Ia telah mengidentikkan dirinya sendiri sebagai Tuhan! Entah bagaimana pula penafsiran pak pendeta tersebut terhadap titah kelima itu.

Padahal sangat jelas, betapa hormat kepada orang tua itu-di mata Tuhan-adalah salah satu kebajikan tertinggi. Dengarlah misalnya betapa "dahsyat"nya janji Allah bagi mereka yang melakukannya.

Dan sekaligus, betapa mengerikan akibatnya bagi mereka yang tidak. "Hormatilah ayahmu dan ibumu, SUPAYA LANJUT UMURMU DI TANAH YANG DIBERIKAN TUHAN, ALLAHMU, KEPADAMU"

Bagi umat Israel di masa pengembaraan, "tanah yang diberikan Tuhan, Allahmu" itu adalah tanah Kanaan, Tanah Perjanjian. Bagi kita, umat Israel baru di masa penantian, "tanah" itu tak lain adalah sorga yang abadi. "Tetapi sekarang (kita) merindukan tanah air yang lebih baik, yaitu satu tanah air sorgawi.

Sebab itu Allah tidak malu disebut Allah (kita), karena Ia telah mempersiapkan sebuah kota bagi (kita)" (Ibrani 11:16).

Bayangkanlah! Kerinduan manusia yang paling mulia-kedambaannya akan sorga-dipertaruhkan melalui siap yang bersangkutan terhadap orang-tua! Karena itu, wahai anak-anak, hormatilah orang-tuamu! Dan, wahai orang-tua, jagalah kehormatanmu! Buktikanlah, bahwa kalian pantas menerima hormat anak-anakmu!

* * *

SEBENARNYA dalam hal apa saja-dan sampai kapan-sih kita berhutang hormat kepada orang-tua kita? Hukum kelima tidak memberikan perincian lebih lanjut. Itu berarti, bahwa dalam hal apa pun dan sampai kapan pun, selama orang-tua kita itu masih merupakan orang-tua kita, titah itu mengikat kita.

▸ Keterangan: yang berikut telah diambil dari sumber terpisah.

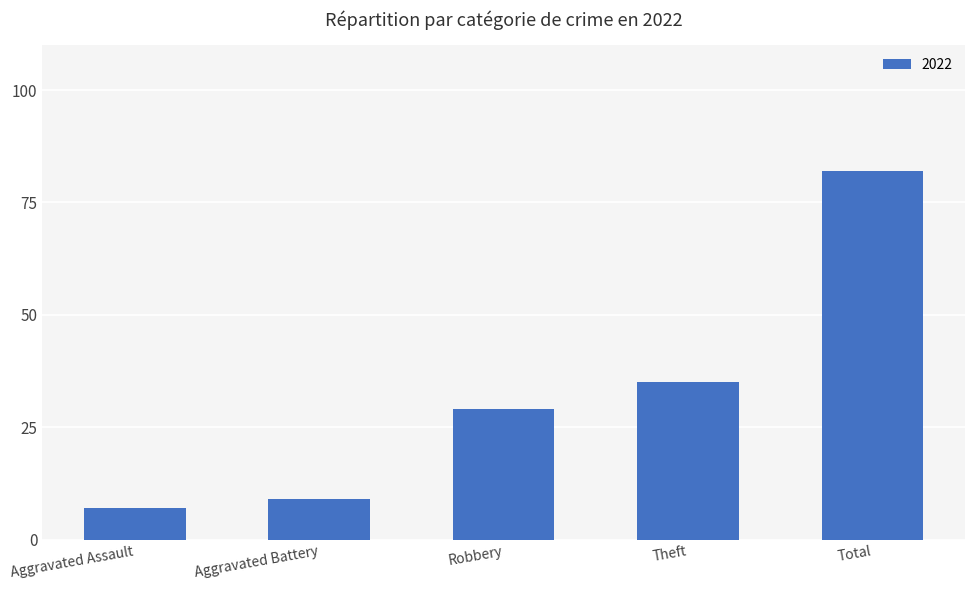

What is the difference between the maximum and second lowest values?

73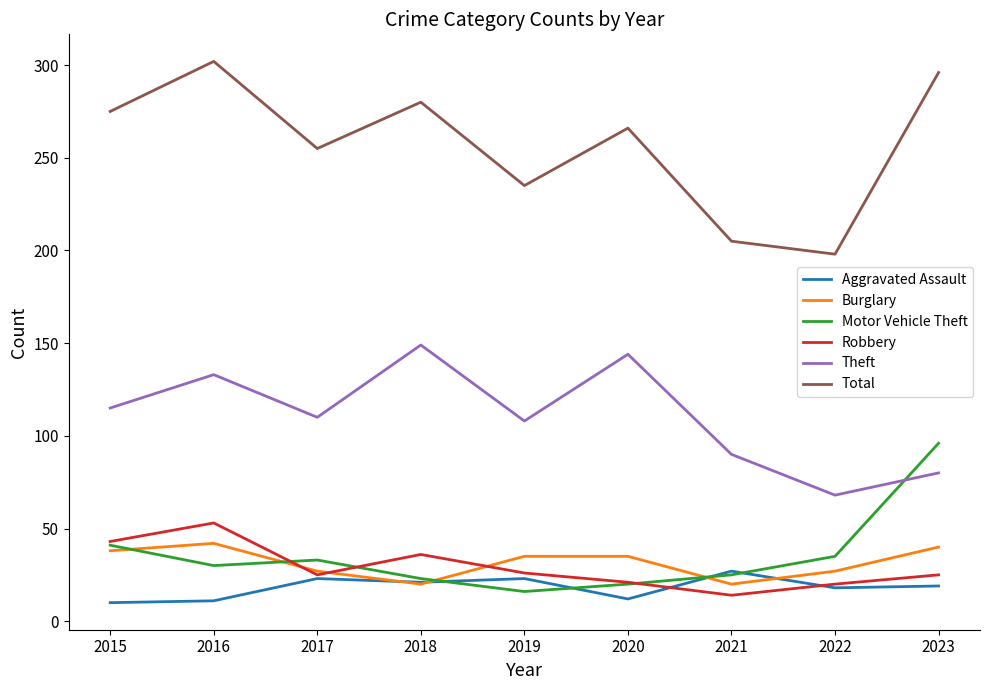

At which label does Robbery first exceed 25?

2015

Padahal, sampai kapan sih orang-tua kita itu berhenti dan tidak lagi menjadi orang-tua kita? Tidak akan pernah, bukan? Sampai saya mati pun, ayah saya ya tetap pak Pitoyo yang satu itu, tak pernah pak Parto.

Dan ibu saya ya tetap bu Kurniati yang itu-itu, tak pernah bu Sumati. Tak pernah ganti. Tak pernah berhenti. Selama itu, saya tetap berhutang hormat kepada mereka. Pak Pitoyo dan bu Kurniati.

Apakah ini juga tetap berlaku, walaupun saya sudah jauh lebih pandai ketimbang mereka? Atau sudah jauh lebih terpandang? Atau jauh lebih kaya? Jauh lebih nampak terhormat ketimbang mereka? Titah kelima ternyata tidak memberi dispensasi apa-apa. Karena itu jawabnya adalah, YA!

Mereka adalah orang-tua kita, bukan saja tatkala kita masih bayi tak berdaya , yang bergantung sepenuhnya kepada pengasuhan mereka.

Mereka adalah tetap orang-tua kita, terlebih-lebih ketika fisik mereka berangsur-angsur melemah, dan berbalik jadi kian tergantung kepada cinta kasih serta pemeliharaan kita!

Apakah kita tetap berhutang hormat kepada mereka, walaupun mereka - melalui sikap dan tingkah-laku mereka - sama sekali tidak memperlihatkan bahwa mereka layak dihormati? Jawabnya tetap YA! Selama mereka adalah orang-tua kita. Selama mereka adalah ayah dan ibu kita!

Kewajiban kita adalah menghormati mereka, dalam keadaan apa pun dan sampai kapan pun. Kewajiban mereka adalah menjaga kehormatan itu!